I recently came across this page in the DataRobot Artificial Intelligence Wiki. If you don't already know, DataRobot is currently one of the top automated machine learning platform in the market, with emphasis on supervised learning and citizen data science. I am quite a big fan of their platform - even though I don't use it in my work, I believe that they and their competitors in the market are heading into the right direction towards automated machine learning. In any case, this is not my intended topic for today.
If you have worked on data science projects previously, odds are you would have heard of the term CRISP-DM, short of CRoss Industry Standard Process for Data Mining. CRISP-DM was developed by five European countries, including Teradata, in 1997, though it's now largely recognized as being associated with IBM and SPSS.

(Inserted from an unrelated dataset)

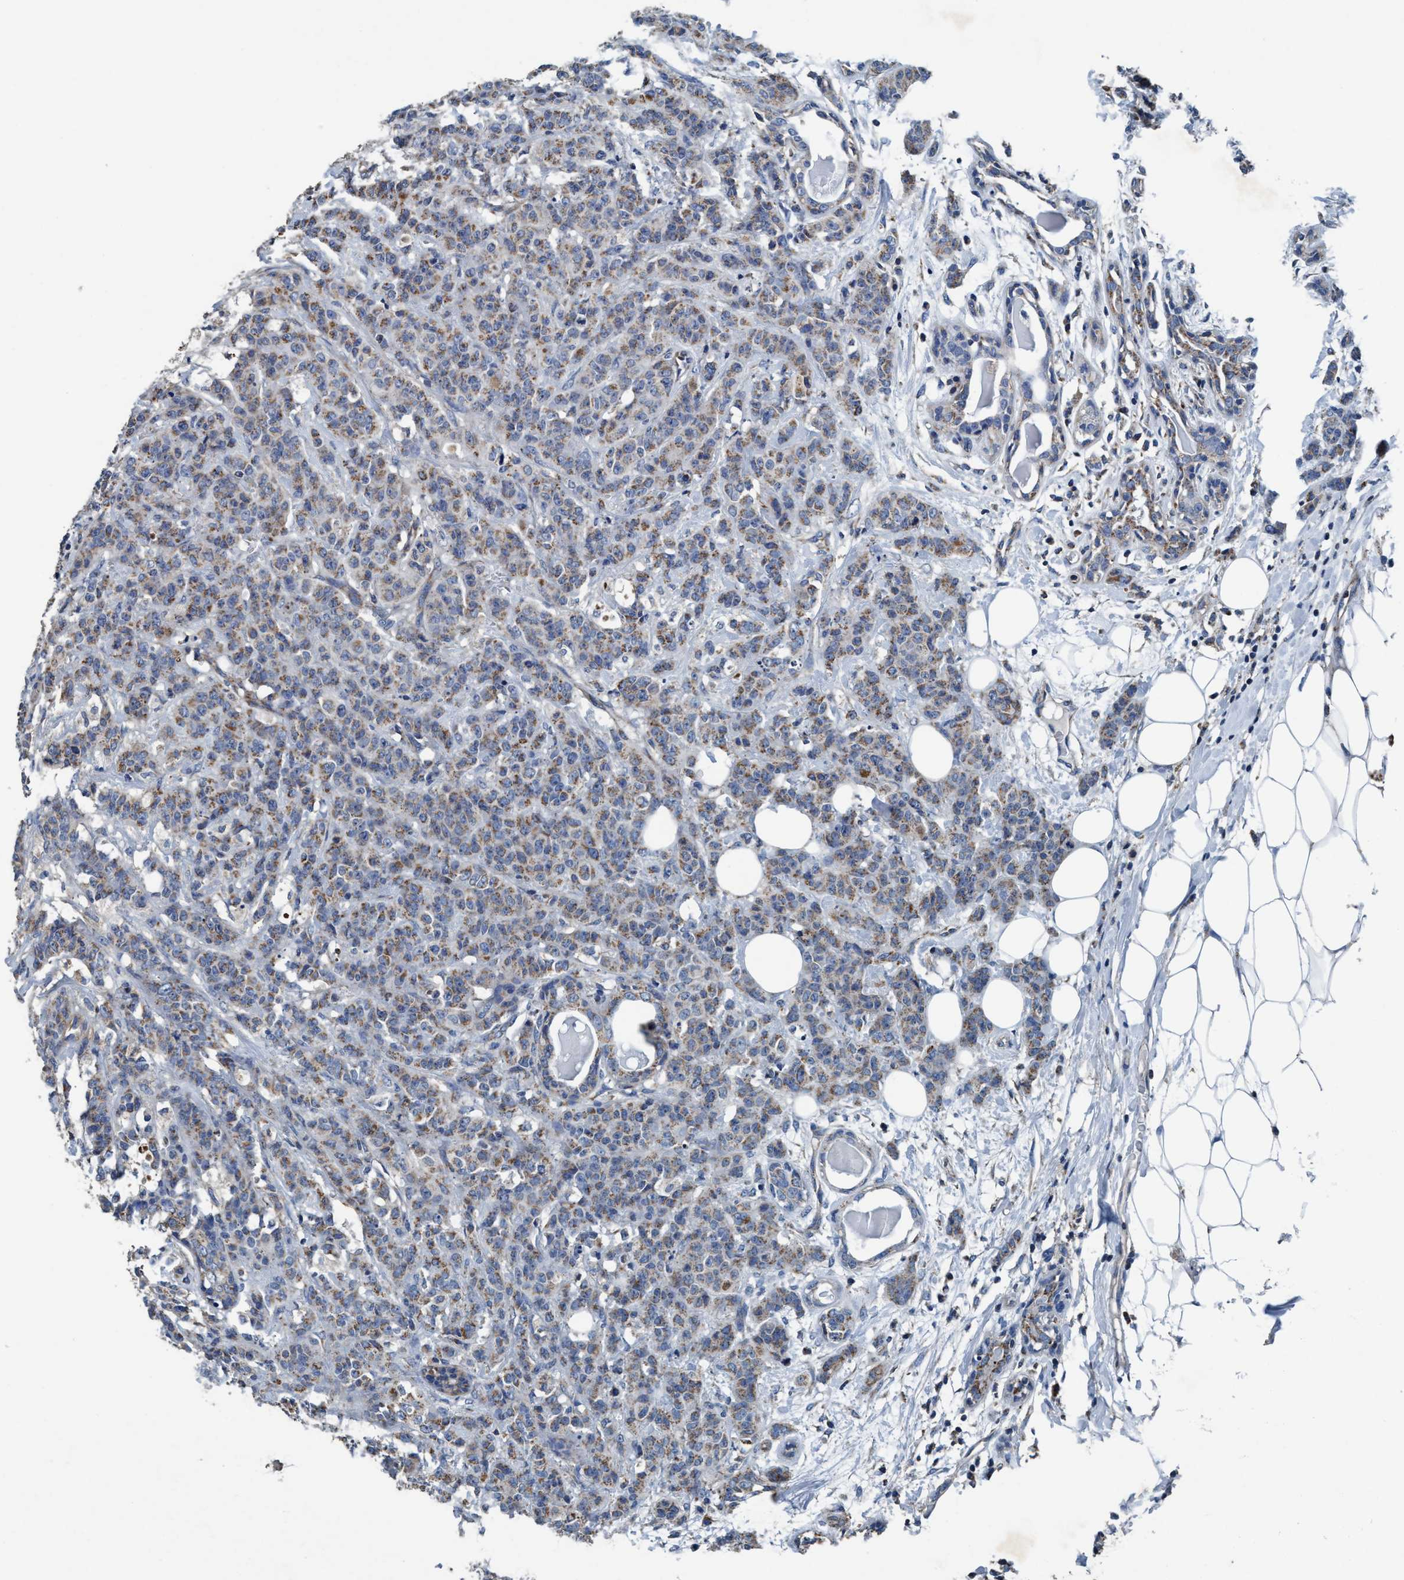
{"staining": {"intensity": "moderate", "quantity": ">75%", "location": "cytoplasmic/membranous"}, "tissue": "breast cancer", "cell_type": "Tumor cells", "image_type": "cancer", "snomed": [{"axis": "morphology", "description": "Normal tissue, NOS"}, {"axis": "morphology", "description": "Duct carcinoma"}, {"axis": "topography", "description": "Breast"}], "caption": "This micrograph reveals intraductal carcinoma (breast) stained with immunohistochemistry to label a protein in brown. The cytoplasmic/membranous of tumor cells show moderate positivity for the protein. Nuclei are counter-stained blue.", "gene": "ANKFN1", "patient": {"sex": "female", "age": 40}}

The official CRISP-DM manual is this 50-page document, which if I said that I have read it, I would be lying. Nonetheless, CRISP-DM is intuitive enough for me to use it in my work, in order to scope and run data science projects. There are multiple ways to use CRISP-DM, such as manhours scoping and costing and milestones and success criteria setting. So naturally, I was intrigued by the DataRobot's version of CRISP-DM, and decided to look a little bit deeper.
How to run a ML project - a hypothetical walkthrough
In essence, I will also use this post to illustrate how a typical data science project can be run and managed hypothetically.
Running a project using the DataRobot Machine Learning Cycle - 5 major steps
There are five majors steps in the DataRobot (DR) Machine Cycle:
- Define project objectives
- Acquire and explore data
- Model data
- Interpret and communicate
- Implement, document and maintain
Let's walk through each of them and look slightly deeper.
1. Define project objectives
Under this step, there are:
- Specify business problem - this is usually related to defining the motherhood statement or problem statement of the project. Typically, a problem statement can be broken into multiple usecases. To give you an example in HR analytics, the problem statement of "How can the impact of employee attrition to the company be minimized?" can be broken down into at least 2 usecases:
- Predict the attrition risk of a given employee
- Predict the performance of a given employee
- Acquire subject matter expertise - primarily, consulting the SMEs to make initial and final assessments on whether the project is feasible. Questions can include potential drivers of phenomenon, availability of data, or potential value created.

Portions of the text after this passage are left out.